CSE532 (Fall `02)
Advanced Database Systems

[ General Information | Course Outline | Lectures | Handouts | Other Pointers | Requirements ]
[ Selected Projects ] [ Announcements ] [ Proposed Projects ]


General Information

Course description: This course is for students interested in advanced database system design and implementation. The course will quickly cover relational databases and then cover advanced topics in modern database systems, including object-oriented databases, XML databases, distributed databases, and on-line analytical processing. We will discuss various data description and query languages, database design, and query processing and optimization, and also look at distributed object model, and data mining and data warehouses. Students undertake a semester project that includes the design and implementation of a database system, which includes the use of object-oriented features and XML. | Prerequisites: CSE305; or discrete math (sets, relations, functions, logic, etc), data structures and algorithms, good knowledge of Java, plus quick grasp of 305 materials. | Credits: 3.

Instructor: Annie Liu | Email: liuATcsDOTsunysbDOTedu | Office: Computer Science 1433 | Phone: 632-8463.

TA: Bin Tang | Email: bintangATcsDOTsunysbDOTedu

Hours: Tue Thu 11:20-12:40AM, in Computer Science 2129/31.
Annie's office hours: Tue 10-11:20AM, Thu 2-3:20PM, in CS 1433.
Bin's office hours: Mon 1-3 PM, in CS 2110.

Textbook: Database and Transaction Processing: An Application-Oriented Approach by Philip M. Lewis, Arthur Bernstein, and Michael Kifer. Addison Wesley, 2002. You will be given access to the slides from the textbook, but you should also take good course notes yourself.

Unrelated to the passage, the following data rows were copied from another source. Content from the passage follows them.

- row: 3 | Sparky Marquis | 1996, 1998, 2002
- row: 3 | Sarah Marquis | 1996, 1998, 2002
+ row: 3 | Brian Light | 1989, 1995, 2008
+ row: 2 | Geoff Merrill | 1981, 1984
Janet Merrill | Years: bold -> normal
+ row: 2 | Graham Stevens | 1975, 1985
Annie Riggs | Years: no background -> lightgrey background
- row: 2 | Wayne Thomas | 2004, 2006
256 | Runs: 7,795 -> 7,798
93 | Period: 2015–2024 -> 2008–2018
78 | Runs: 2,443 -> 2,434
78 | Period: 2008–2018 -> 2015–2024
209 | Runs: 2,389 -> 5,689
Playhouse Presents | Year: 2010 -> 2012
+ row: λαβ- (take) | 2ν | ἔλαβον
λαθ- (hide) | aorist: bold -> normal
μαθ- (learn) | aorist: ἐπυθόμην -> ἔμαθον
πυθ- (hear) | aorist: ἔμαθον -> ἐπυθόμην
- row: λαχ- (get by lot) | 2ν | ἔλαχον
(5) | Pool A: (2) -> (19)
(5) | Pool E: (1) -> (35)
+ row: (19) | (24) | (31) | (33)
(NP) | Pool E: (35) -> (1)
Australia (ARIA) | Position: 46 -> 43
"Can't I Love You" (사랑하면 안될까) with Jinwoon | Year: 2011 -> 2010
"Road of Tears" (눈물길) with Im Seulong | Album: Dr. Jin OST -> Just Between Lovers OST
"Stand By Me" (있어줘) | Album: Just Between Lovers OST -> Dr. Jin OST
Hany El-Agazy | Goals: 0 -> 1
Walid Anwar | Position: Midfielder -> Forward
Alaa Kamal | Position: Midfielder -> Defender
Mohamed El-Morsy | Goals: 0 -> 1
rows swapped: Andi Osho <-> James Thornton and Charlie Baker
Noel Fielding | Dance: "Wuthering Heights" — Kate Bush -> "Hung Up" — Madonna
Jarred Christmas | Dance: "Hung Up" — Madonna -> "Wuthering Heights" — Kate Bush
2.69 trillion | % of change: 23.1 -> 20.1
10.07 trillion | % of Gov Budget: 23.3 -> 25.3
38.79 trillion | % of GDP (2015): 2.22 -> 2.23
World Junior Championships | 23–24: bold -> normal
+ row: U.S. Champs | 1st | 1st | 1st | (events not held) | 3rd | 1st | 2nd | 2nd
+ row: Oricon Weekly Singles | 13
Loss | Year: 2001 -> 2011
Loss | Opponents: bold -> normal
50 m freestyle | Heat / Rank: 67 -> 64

Grading: A project description and two parts of the course project are worth 5%, 20%, and 10%, respectively, of the grade. A midterm exam and a final exam are worth 25% and 40%, respectively, of the grade. There will also be bonus points with the projects and exams as they fit. No late handins will receive any credit. All work must be done individually unless permitted explicitly; you may discuss with others and look up references, but you must write up your own solutions independently and credit all sources that you used. Any plagiarism or other forms of cheating will result in an F or worse.

Course homepage: http://www.cs.sunysb.edu/~liu/cse532/, containing all course related information.


Course Outline

We will first quickly review relational databases, including entity-relationship model, relational algebra, SQL, relational normalization, and SQL in application programs, and then more carefully discuss relational calculus. Just before discussing relational calculus, we will have a quiz.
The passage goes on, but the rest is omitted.